The instructor may alter the course content and grading policies during the semester.

Collaborative learning

Students are encouraged to study together. The instructions for each assignment/deliverable will indicate if and how students may work together. Students should not collaborate on midterm or final exams. Students that violate the collaborative-work policy on an assignment, deliverable, or exam will receive a score of 0 on the assignment, deliverable, or exam. Students may be referred to UVA Honor Committee.

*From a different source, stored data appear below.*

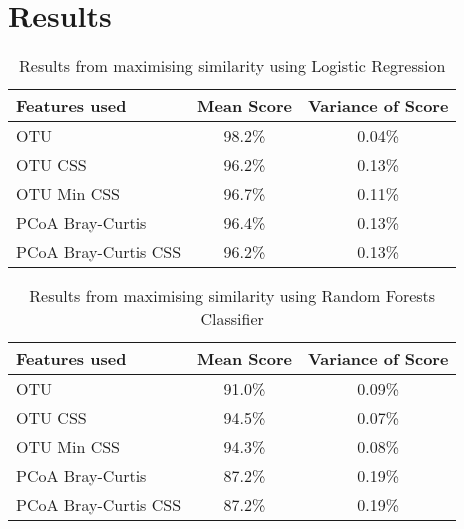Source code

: \chapter{Results}

\ifpdf
    \graphicspath{{Chapter3/Figs/Raster/}{Chapter3/Figs/PDF/}{Chapter3/Figs/}}
\else
    \graphicspath{{Chapter3/Figs/Vector/}{Chapter3/Figs/}}
\fi
\begin{table}
\caption{Results from maximising similarity using Logistic Regression}
\centering
\label{table:similarity}
\begin{tabular}{l c  c}
\hline 
Features used & Mean Score & Variance of Score \\ 
 
\hline
OTU & 98.2\% & 0.04\%   \\
OTU CSS & 96.2\% & 0.13\%   \\
OTU Min CSS & 96.7\% & 0.11\%   \\
PCoA Bray-Curtis &96.4\% & 0.13\%   \\
PCoA Bray-Curtis CSS &96.2\% & 0.13\%   \\

\hline 
\end{tabular}
\end{table}
\begin{table}
	\caption{Results from maximising similarity using Random Forests Classifier}
	\centering
	\label{table:similarity}
	\begin{tabular}{l c  c}
		\hline 
		Features used & Mean Score & Variance of Score \\ 
		
		\hline
		OTU & 91.0\% & 0.09\%   \\
		OTU CSS & 94.5\% & 0.07\%   \\
		OTU Min CSS & 94.3\% & 0.08\%   \\
		PCoA Bray-Curtis &87.2\% & 0.19\%   \\
		PCoA Bray-Curtis CSS &87.2\% & 0.19\%   \\
		
		\hline 
	\end{tabular}
\end{table}


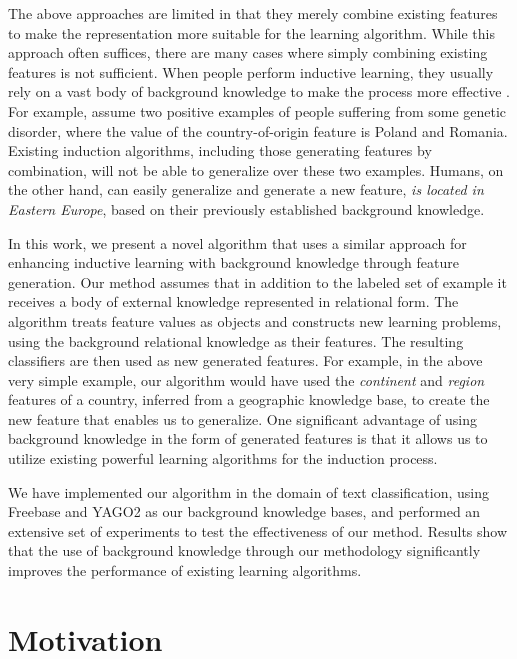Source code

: \documentclass[letterpaper]{article} %
\theoremstyle{definition}
\begin{document}
The above approaches are limited in that they merely combine existing features to make the representation more suitable for the 
learning algorithm.  While this approach often suffices, there are many cases where simply combining existing features is not sufficient.
When people perform inductive learning, they usually rely on a vast body of background knowledge to make the process more
effective \cite{mcnamara1996learning}. For example, assume two positive examples of people suffering from some genetic disorder, where the 
value of the country-of-origin feature is Poland and Romania.  Existing induction algorithms, including those generating features 
by combination, will not be able to generalize over these two examples.  Humans, on the other hand, can easily generalize 
and generate a new feature, \emph{is located in Eastern Europe}, based
on their previously established background knowledge.

In this work, we present a novel algorithm that uses a similar approach for enhancing inductive learning with background knowledge through feature generation.
Our method assumes that in addition to the labeled set of example it receives a body of external knowledge represented in relational form.  The algorithm treats feature values as objects and constructs new learning problems, using the background relational knowledge as their features.  The resulting classifiers are then used as new generated features.
For example, in the above very simple example, our algorithm would have used the \emph{continent} and \emph{region} features of a country,
inferred from a geographic knowledge base, to create the new feature that enables us to generalize.  One significant advantage of
using background knowledge in the form of generated features is that it allows us to utilize existing powerful learning algorithms for the induction process.

We have implemented our algorithm in the domain of text classification, using Freebase and YAGO2 as our background knowledge bases, 
and performed an extensive set of experiments to test the effectiveness of our method.  Results show that the use of background knowledge through our methodology significantly improves the performance of existing learning algorithms.

\section{Motivation} \label{motivation}
\end{document}
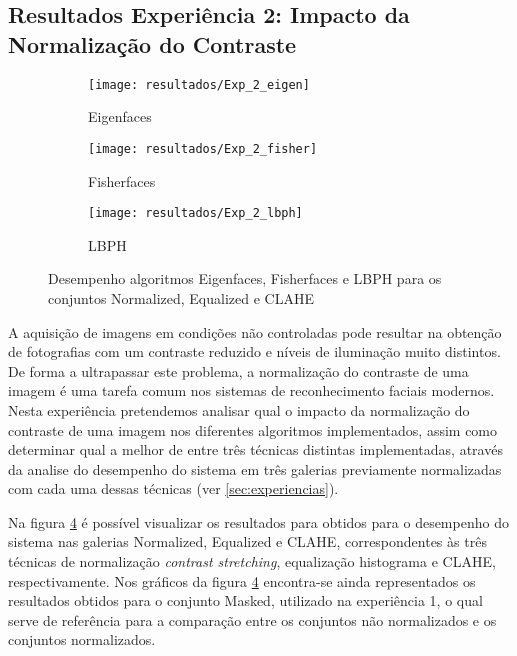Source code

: \subsection{Resultados Experiência 2: Impacto da Normalização do Contraste}
\begin{figure}[p]
        \centering
        \begin{subfigure}[b]{0.58\textwidth}
                \centering
                \texttt{[image: resultados/Exp\_2\_eigen]}
                \caption{Eigenfaces}
                \label{fig:masked_normalized_equalized_clahe_eigen}
        \end{subfigure}%

        \begin{subfigure}[b]{0.58\textwidth}
                \centering
                \texttt{[image: resultados/Exp\_2\_fisher]}
                \caption{Fisherfaces}
                \label{fig:masked_normalized_equalized_clahe_fisher}
        \end{subfigure}

        \begin{subfigure}[b]{0.58\textwidth}
                \centering
                \texttt{[image: resultados/Exp\_2\_lbph]}
                \caption{LBPH}
                \label{fig:masked_normalized_equalized_clahe_lbph}
        \end{subfigure}
        \caption{Desempenho algoritmos Eigenfaces, Fisherfaces e LBPH para os conjuntos Normalized, Equalized e CLAHE}
        \label{fig:exp2}
\end{figure}

A aquisição de imagens em condições não controladas pode resultar na obtenção de fotografias com um contraste reduzido e níveis de iluminação muito distintos. De forma a ultrapassar este problema, a normalização do contraste de uma imagem é uma tarefa comum nos sistemas de reconhecimento faciais modernos. Nesta experiência pretendemos analisar qual o impacto da normalização do contraste de uma imagem nos diferentes algoritmos implementados, assim como determinar qual a melhor de entre três técnicas distintas implementadas, através da analise do desempenho do sistema em três galerias previamente normalizadas com cada uma dessas técnicas (ver \ref{sec:experiencias}).

Na figura \ref{fig:exp2} é possível visualizar os resultados para obtidos para o desempenho do sistema nas galerias Normalized, Equalized e CLAHE, correspondentes às três técnicas de normalização \textit{contrast stretching}, equalização histograma e CLAHE, respectivamente. Nos gráficos da figura \ref{fig:exp2} encontra-se ainda representados os resultados obtidos para o conjunto Masked, utilizado na experiência 1, o qual serve de referência para a comparação entre os conjuntos não normalizados e os conjuntos normalizados.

University of Virginia Honor System. All work should be pledged in the spirit of the Honor System at the University of Virginia. The following pledge should be written out at the end of all quizzes, examinations, individual assignments, and papers: “I pledge that I have neither given nor received help on this examination (quiz, assignment, etc.)”. The pledge must be signed by the student. For more information, visit www.virginia.edu/honor.

Accommodations

UVA is committed to creating a learning environment that meets the needs of its diverse student body. If you anticipate or experience any barriers to learning in this course, please feel welcome to discuss your concerns with me. If you have a disability, or think you may have a disability, you may also want to meet with the Student Disability Access Center (SDAC), to request an official accommodation. You can find more information about SDAC, including how to apply online, through their website at www.studenthealth.virginia.edu/SDAC. If you have already been approved for accommodations through SDAC, please make sure to send me your accommodation letter and meet with me so we can develop an implementation plan together.